* _ASSIGNMENT_:
Every line below that includes "install" counts toward the total. Report that total alone.
___ DATA EXTRACT
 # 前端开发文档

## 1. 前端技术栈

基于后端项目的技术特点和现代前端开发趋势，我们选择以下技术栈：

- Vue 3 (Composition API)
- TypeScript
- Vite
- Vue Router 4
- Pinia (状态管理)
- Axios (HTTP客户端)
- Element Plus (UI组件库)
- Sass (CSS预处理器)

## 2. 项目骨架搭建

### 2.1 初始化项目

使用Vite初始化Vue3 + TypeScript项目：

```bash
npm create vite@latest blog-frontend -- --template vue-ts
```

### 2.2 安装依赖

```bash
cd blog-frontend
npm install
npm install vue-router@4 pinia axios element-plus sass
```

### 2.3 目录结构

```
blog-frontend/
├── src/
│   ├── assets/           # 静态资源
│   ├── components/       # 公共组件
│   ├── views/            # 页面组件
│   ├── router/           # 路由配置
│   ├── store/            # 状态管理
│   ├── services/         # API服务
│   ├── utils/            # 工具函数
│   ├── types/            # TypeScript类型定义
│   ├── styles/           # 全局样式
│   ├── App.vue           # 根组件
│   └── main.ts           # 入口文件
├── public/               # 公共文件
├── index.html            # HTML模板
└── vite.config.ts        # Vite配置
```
______
* _WRITTEN RESPONSE_:
2